(Items from a data source)
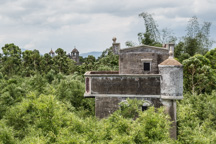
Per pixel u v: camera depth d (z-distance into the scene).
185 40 47.25
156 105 19.17
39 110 15.07
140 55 21.52
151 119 12.96
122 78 19.55
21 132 16.25
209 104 25.70
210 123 22.58
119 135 12.24
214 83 36.72
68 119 15.60
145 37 46.62
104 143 12.80
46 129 14.12
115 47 21.77
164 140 11.79
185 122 19.44
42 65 72.19
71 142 11.80
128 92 19.50
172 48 21.28
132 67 21.67
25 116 16.64
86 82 20.12
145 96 19.23
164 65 18.52
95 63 62.66
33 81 34.44
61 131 13.67
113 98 19.70
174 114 18.81
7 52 80.12
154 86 19.12
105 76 19.77
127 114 18.05
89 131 14.12
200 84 35.84
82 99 29.55
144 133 12.82
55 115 14.80
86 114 26.34
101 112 19.92
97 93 19.94
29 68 69.69
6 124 17.11
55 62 76.88
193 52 46.88
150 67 21.39
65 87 29.67
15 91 29.42
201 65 36.31
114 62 50.62
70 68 75.31
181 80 18.56
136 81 19.38
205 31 47.84
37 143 11.66
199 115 25.38
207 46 48.12
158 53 21.38
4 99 26.55
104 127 13.91
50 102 15.27
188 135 15.36
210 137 15.30
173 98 18.36
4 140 13.29
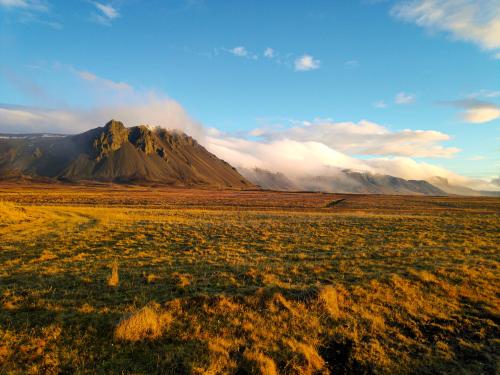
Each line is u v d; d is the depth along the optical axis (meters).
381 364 8.55
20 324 8.88
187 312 10.08
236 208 71.75
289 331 9.62
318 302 11.04
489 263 16.30
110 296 10.98
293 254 18.19
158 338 8.78
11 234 22.77
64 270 13.85
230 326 9.60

- [Task item]: Using the data above, return each line that includes the word "depth".

- [Answer space]:
Per pixel u v: camera depth d (z-distance into the scene).
Each line is u v d; d is the depth along the optical axis (meters).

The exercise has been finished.